American literary scholar and bibliographer (1935–2008)

Frederick S. Frank (December 23, 1935 – February 28, 2008) was a literary scholar and bibliographer, credited as one of the founders of Gothic studies for his extensive bibliographic research.

==Biography==
Frederick Frank was born in Cobleskill, New York on December 23, 1935. He and his wife Nancy had three children.

Frank received a B.A. from Union College in 1957, an M.A. from Columbia University in 1959, and a Ph.D. from Rutgers University in 1968. After graduation, he taught briefly at Boston University, before joining the faculty of Allegheny College, where he taught for 24 years before retiring in 1994. After retirement, he began the online bibliographic project The Sickly Taper, which is now hosted by the University of Windsor.

Frank died on February 28, 2008. In 2010, a special issue of the journal Papers on Language & Literature published papers on the Gothic in memory of Frank.

==Selected works==
===Bibliographies of Gothic literature===
- The First Gothics: A Critical Guide to the English Gothic Novel. New York: Garland, 1987.
- Through the Pale Door: A Guide to and through the American Gothic. New York: Greenwood, 1990.
- "Gothic Gold: The Sadleir-Black Gothic Collection." Studies in Eighteenth-Century Culture 26 (1998): 310–16.
- Gothic Writers: A Critical and Bibliographical Guide. Co-edited with Douglass H. Thomson and Jack G. Voller Westport, CT: Greenwood, 2001.

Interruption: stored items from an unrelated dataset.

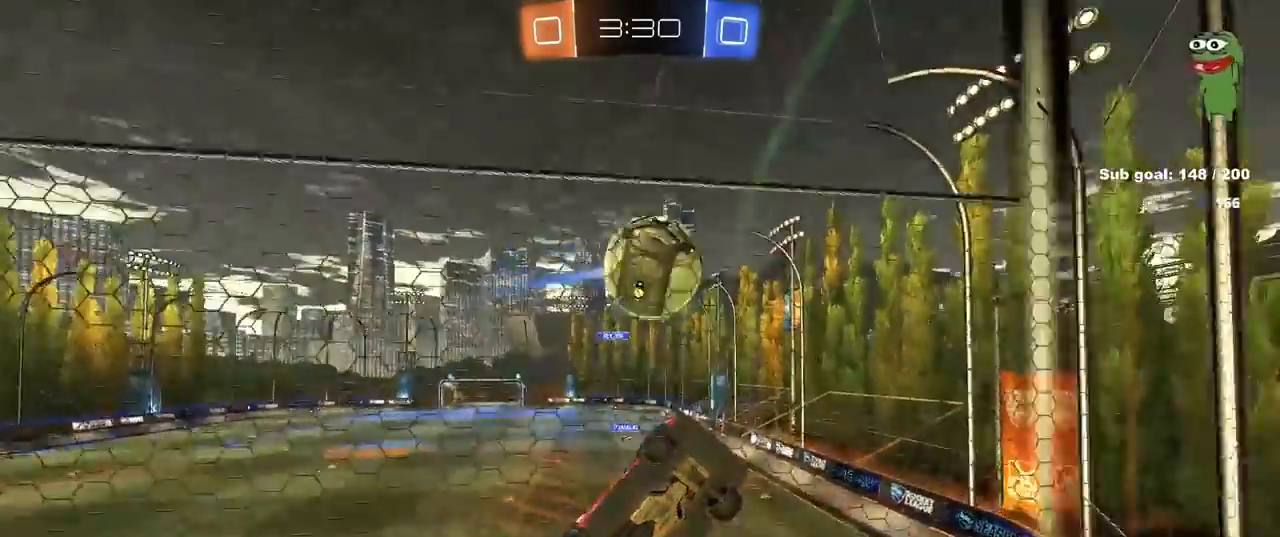
{"keys": ["a", "w"], "mouse": [], "mouse_move": "still", "events": []}
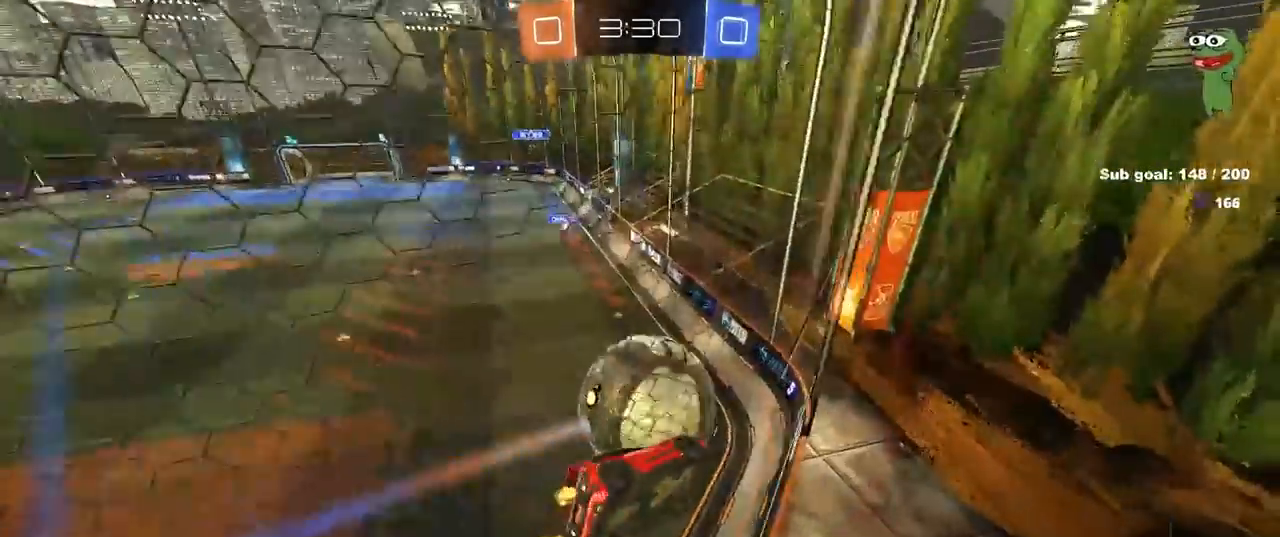
{"keys": ["d", "w"], "mouse": [], "mouse_move": "still", "events": [[250, "a", "up"], [300, "d", "down"], [333, "d", "up"], [483, "d", "down"]]}
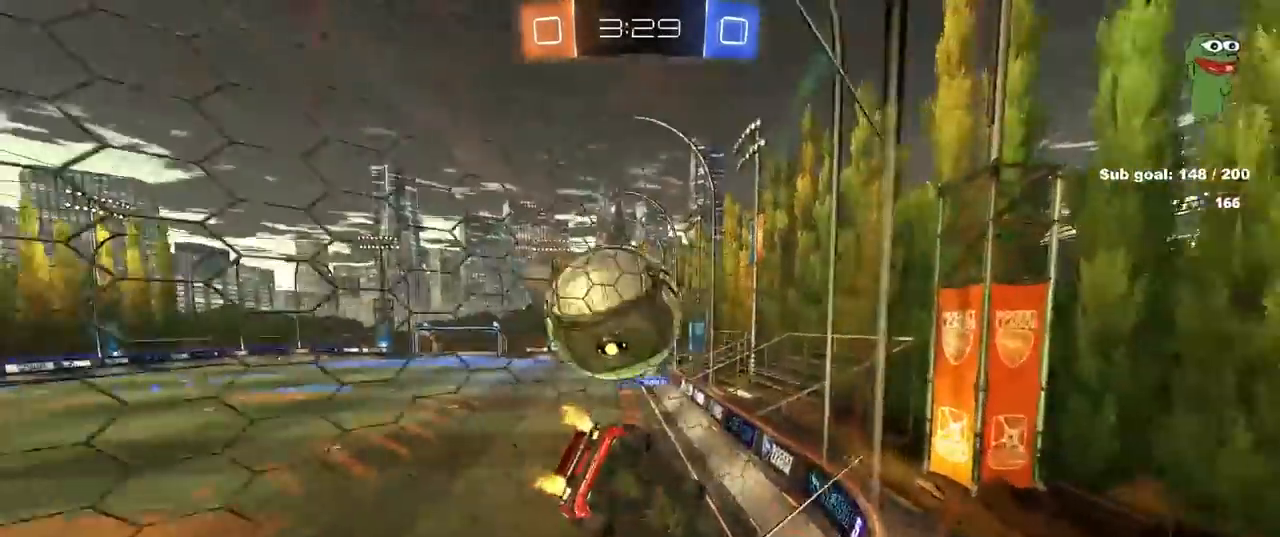
{"keys": ["w"], "mouse": ["left"], "mouse_move": "down-left", "events": [[83, "d", "up"], [167, "mouse_left", "down"], [217, "a", "down"], [267, "a", "up"], [350, "mouse_left", "up"], [400, "mouse_left", "down"]]}
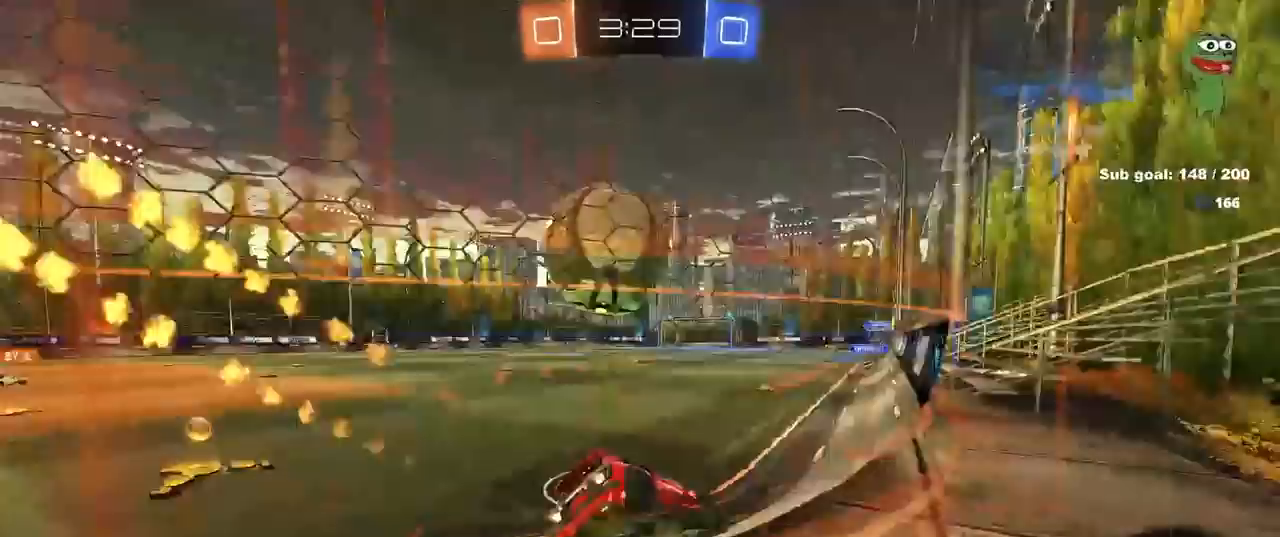
{"keys": ["a", "shift"], "mouse": ["left", "right"], "mouse_move": "down-right", "events": [[50, "a", "down"], [50, "mouse_left", "up"], [133, "mouse_left", "down"], [333, "mouse_right", "down"], [383, "shift", "down"], [383, "w", "up"], [417, "mouse_right", "up"], [467, "mouse_right", "down"]]}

===Bibliographies of Gothic criticism===
- Guide to the Gothic: An Annotated Bibliography of Criticism. Metuchen, NJ: Scarecrow, 1984.
- Guide to the Gothic II: An Annotated Bibliography of Criticism, 1983-1993. Lanham, MD: Scarecrow, 1995.
- Guide to the Gothic III: An Annotated Bibliography of Criticism, 1994-2003. 2 vols. Lanham, MD: Scarecrow, 2003.
- The Sickly Taper: A Bibliography of Gothic Scholarship. Online.